You could also have different meals at different lanes.  I can just see the dieselpunk hard boiled detective complaining, "Why is the meatloaf lane always backed up this time of night".

I like it.

Stephen Vossler said:

So what I am hearing is that automats were probably the first attempt at fast food dining.  Considering that the small diner or café that was so prevalent in this era still required, getting a place to sit, getting the waitress to take the order, having your meal assembled and served, eaten and bused before the next customer could take the place.  The speed of the automat was basically regulated by the haste of the customer.

Here is an idea for a dieselpunk world that has made the leap to an automobile culture; the "Drive Thru Automat".  Considering the popularity of the Nickel Plate approach, namely a daily special that can be assembled quickly and have significant shelf-life, served at small drive thru kiosks similar to highway toll booths.  Insert coins for the single entre and perhaps a variety of side dishes, drinks, deserts, etc. and your on your way.

You could also have different meals at different lanes.  I can just see the dieselpunk hard boiled detective complaining, "Why is the meatloaf lane always backed up this time of night".

Although the automat concept has died in 80s or so, I think there has been a resurgence in New York with at least one modern day automat in existence.

The really crazy thing is, as much as we think of 'everything that can be automated has been automated' by some people, we're still doing a lot of stuff that could be automated.

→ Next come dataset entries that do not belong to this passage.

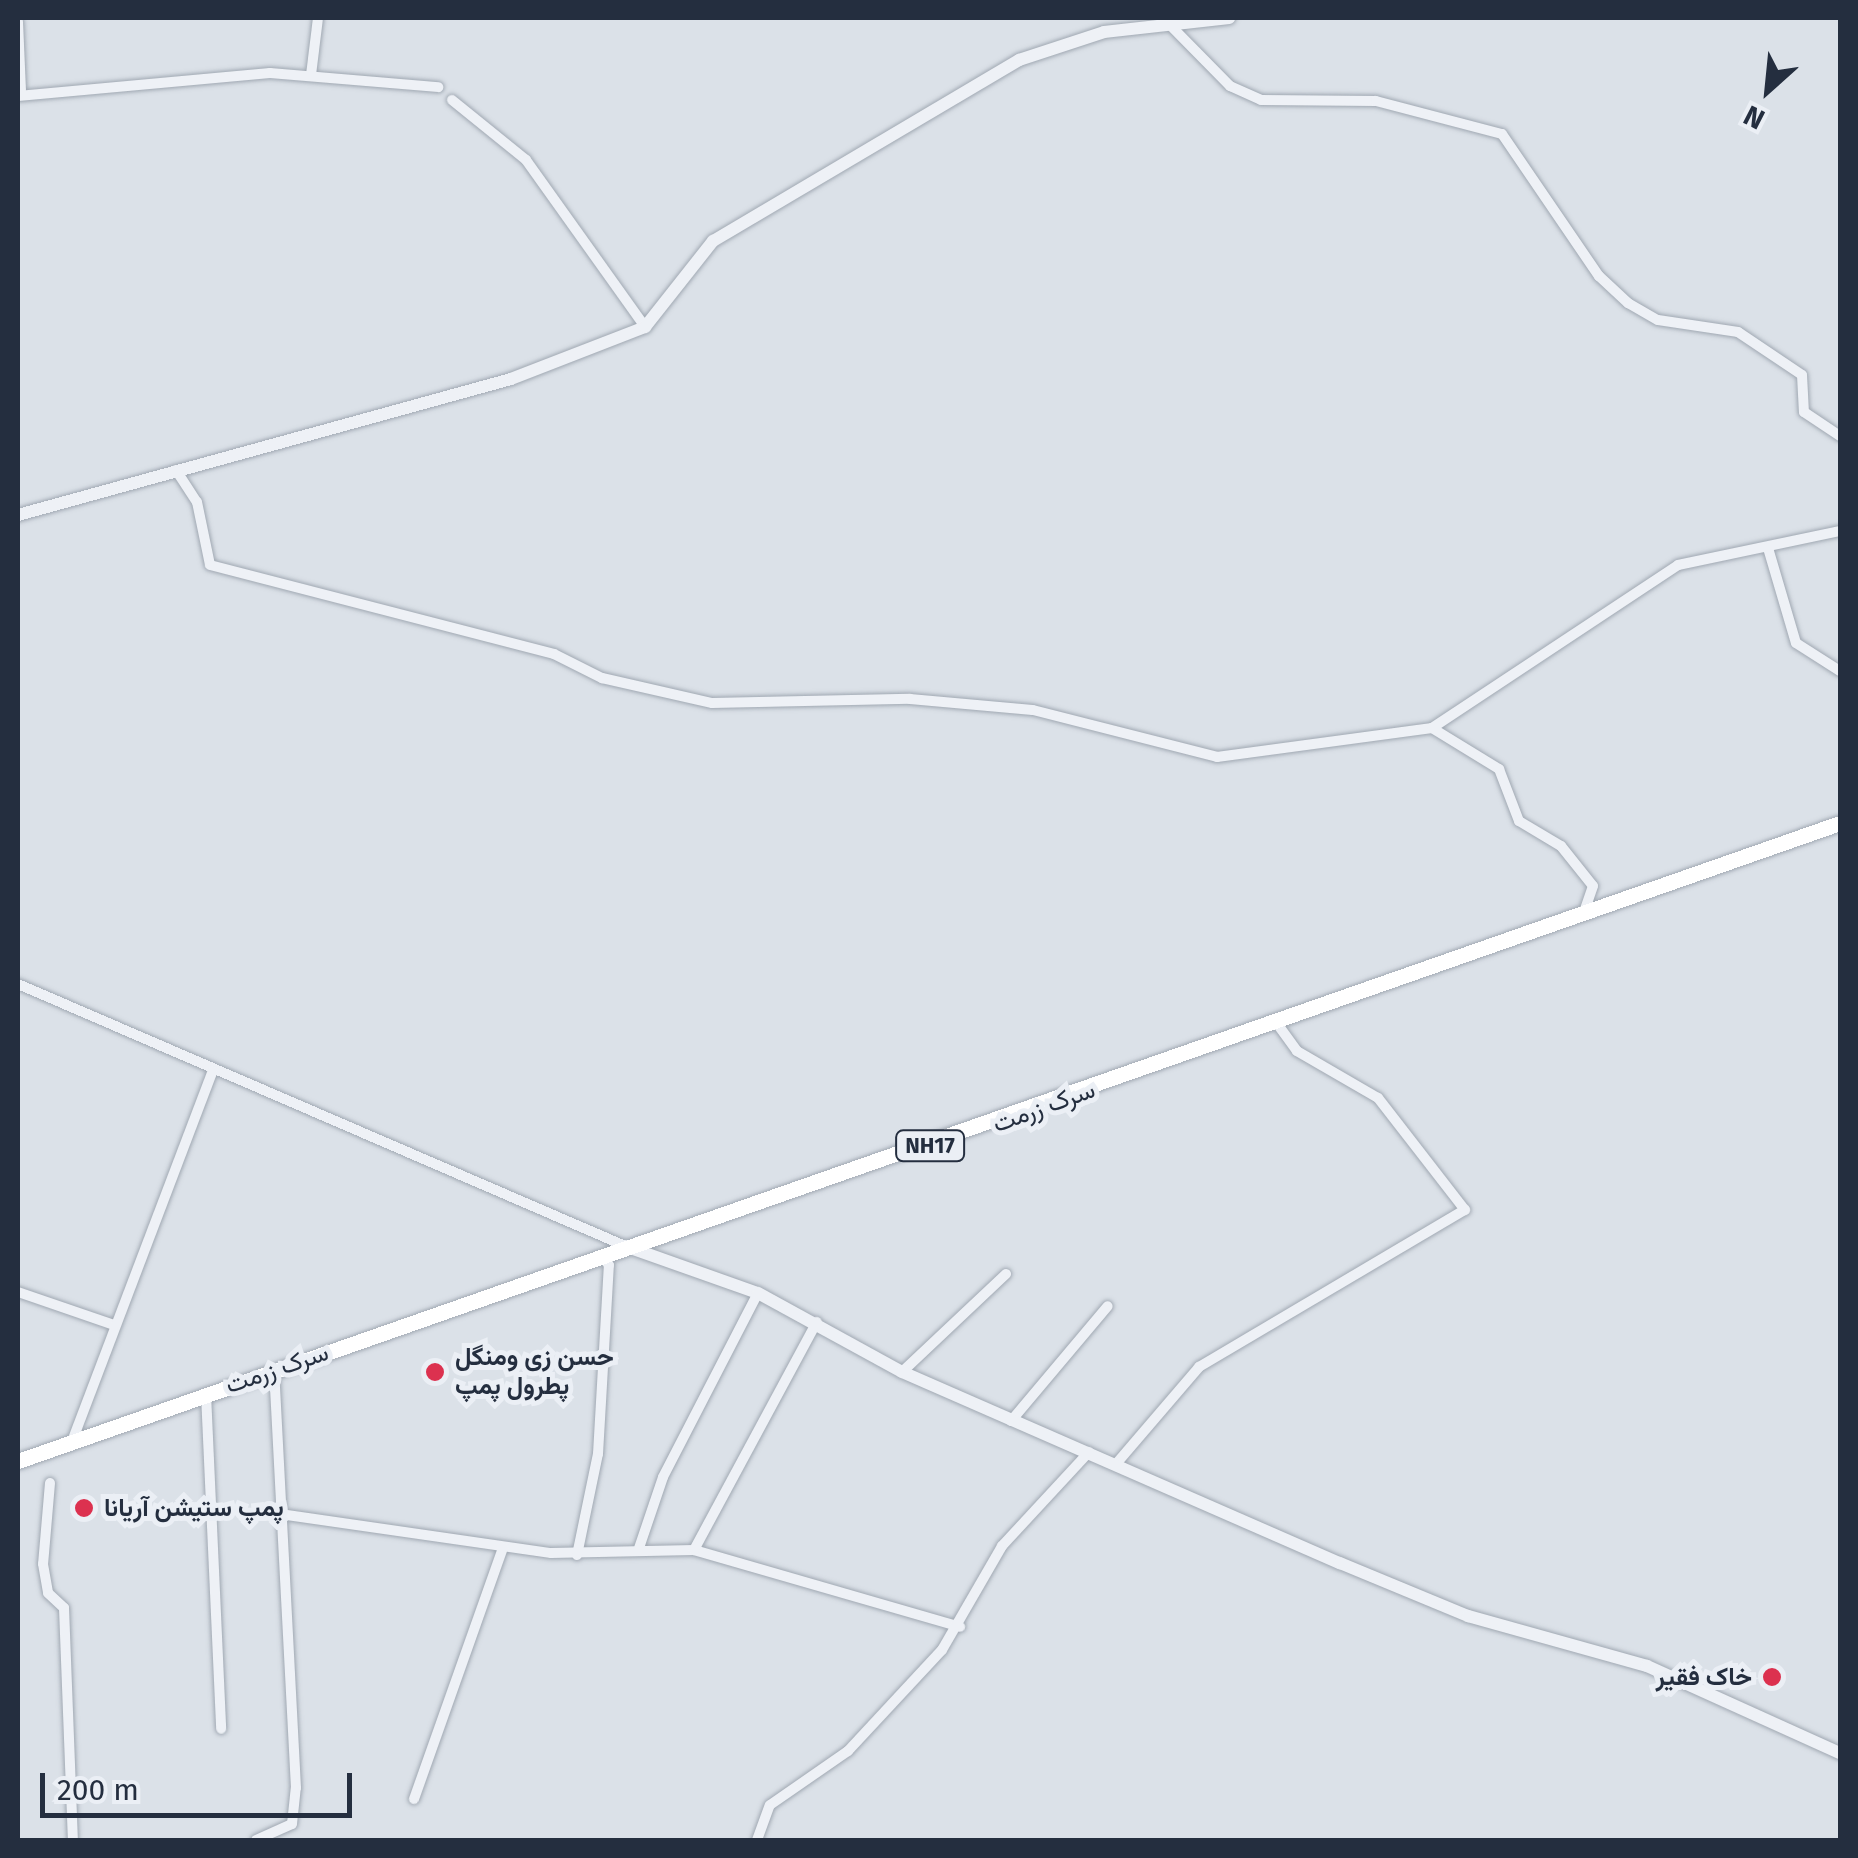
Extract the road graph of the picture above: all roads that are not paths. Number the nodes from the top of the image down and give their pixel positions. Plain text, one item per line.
1 (318, 18) edge
2 (1229, 18) edge
3 (18, 22) edge
4 (1170, 25) junction
5 (312, 75) junction
6 (438, 87) dead end
7 (20, 93) edge
8 (452, 100) dead end
9 (645, 328) junction
10 (1840, 436) edge
11 (176, 470) junction
12 (18, 514) edge
13 (1840, 531) edge
14 (1768, 548) junction
15 (1840, 671) edge
16 (1432, 728) junction
17 (1840, 823) edge
18 (1584, 912) junction
19 (18, 984) edge
20 (1277, 1022) junction
21 (213, 1071) junction
22 (623, 1245) junction
23 (601, 1256) junction
24 (1006, 1274) dead end
25 (18, 1292) edge
26 (758, 1293) junction
27 (1108, 1306) dead end
28 (818, 1322) junction
29 (114, 1325) junction
30 (274, 1370) junction
31 (902, 1372) junction
32 (206, 1394) junction
33 (1011, 1421) junction
34 (71, 1444) junction
35 (1089, 1452) junction
36 (18, 1462) edge
37 (1116, 1464) junction
38 (50, 1484) dead end
39 (280, 1514) junction
40 (504, 1547) junction
41 (694, 1550) junction
42 (638, 1551) junction
43 (577, 1555) junction
44 (960, 1627) junction
45 (221, 1729) dead end
46 (1840, 1753) edge
47 (414, 1799) dead end
48 (72, 1840) edge
49 (256, 1840) edge
50 (757, 1840) edge

1 - 5 street
2 - 4 street
3 - 7 street
4 - 9 street
4 - 10 street
5 - 6 street
5 - 7 street
8 - 9 street
9 - 11 street
11 - 12 street
11 - 16 street
13 - 14 street
14 - 15 street
14 - 16 street
16 - 18 street
17 - 18 highway, سرک زرمت / NH17
18 - 20 highway, سرک زرمت / NH17
19 - 21 street
20 - 22 highway, سرک زرمت / NH17
20 - 37 street
21 - 22 street
21 - 29 street
22 - 23 highway, سرک زرمت / NH17
22 - 26 street
23 - 30 highway, سرک زرمت / NH17
23 - 43 street
24 - 31 street
25 - 29 street
26 - 28 street
26 - 42 street
27 - 33 street
28 - 31 street
28 - 41 street
29 - 34 street
30 - 32 highway, سرک زرمت / NH17
30 - 39 street
31 - 33 street
32 - 34 highway, سرک زرمت / NH17
32 - 45 street
33 - 35 street
34 - 36 highway, سرک زرمت / NH17
35 - 37 street
35 - 44 street
37 - 46 street
38 - 48 street
39 - 40 street
39 - 49 street
40 - 43 street
40 - 47 street
41 - 42 street
41 - 44 street
42 - 43 street
44 - 50 street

Hell, most fast food joints could outright reduce their employees down even further if they just had automated kitchens and vending machines and only needed people to load the machines with the ingredients for cooking. I think ultimately we WANT human interaction of some kind. We're living in an increasing disconnected world. People have been complaining about it for almost a century, and while I never eat at fast food places, I think it would be sad to see them become 100% automated.

An automat bar?  When you can no longer put coins in the machines it is time to go. 

Was that in the US? Germany I'd believe in a heartbeat (some places in Germany... they sell beer in McDonalds), but in the US? Whiskey? Hell yeah! :D

When I was in Japan there were Beer vending machines on the streets.  I guess minors can buy beer in Tokyo.  I still think Asahi Super Dry is a great beer.